═══ TRECHO CITADO ═══

Investigação Criminal: Conamp responde a OAB
O presidente da Conamp, José Carlos Cosenzo, enviou, na segunda-feira (24), ofício ao presidente nacional da OAB, Cézar Britto, repudiando notícia veiculada no site da entidade sobre denúncia de supostas tentativas do MP de "tomar o lugar" da Polícia Judiciária nas investigações criminais.
No último dia 19, foi publicada matéria na página da OAB com o título "Britto recebe denúncia de que MP e PM tentam tomar lugar da Polícia Judiciária". O texto falava sobre visita, realizada no mesmo dia, do diretor-geral da Polícia Civil do Distrito Federal e vice-presidente do Conselho Nacional de Chefes de Polícia Civil, Cleber Monteiro Fernandes, a Cézar Britto.
Na oportunidade, o policial denunciou à OAB a suposta existência de um movimento articulado pelo Ministério Público e Polícia Militar no país, para que as duas instituições assumam o comando da investigação policial, ou fase pré-processual, em substituição ao papel das Polícias Civil e Federal. Segundo a notícia, Cleber Fernandes disse que as manobras do MP e da PM estão expressas em substitutivos ao Projeto de Lei n.º 4.209/2001, que altera o Código de Processo Penal e está em tramitação na Câmara dos Deputados.

═══ DADOS FORNECIDOS ═══

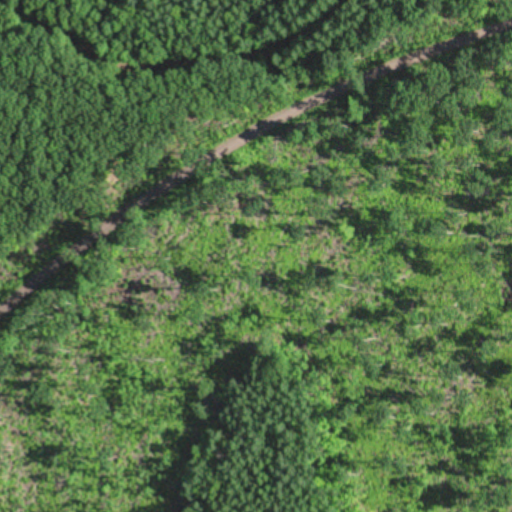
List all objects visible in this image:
road: (240, 137)
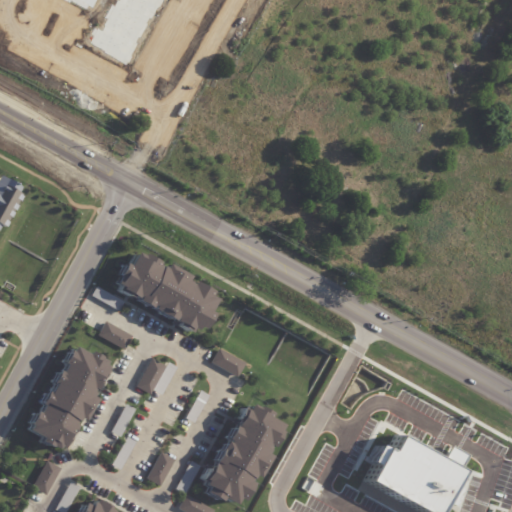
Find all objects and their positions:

═══

» TAREFAS OBRIGATÓRIAS:
(a) Traduza para o inglês esta frase do trecho citado: «No último dia 19, foi publicada matéria na página da OAB com o título "Britto recebe denúncia de que MP e PM tentam tomar lugar da Polícia Judiciária".»
(b) Liste o nome completo de cada pessoa mencionada no trecho citado.

» SOLUÇÕES DAS TAREFAS:
(a) On the 19th, an article was published on the OAB's website with the headline "Britto receives complaint that the MP and PM are trying to take the place of the Judicial Police."

(b)
José Carlos Cosenzo
Cézar Britto
Cleber Monteiro Fernandes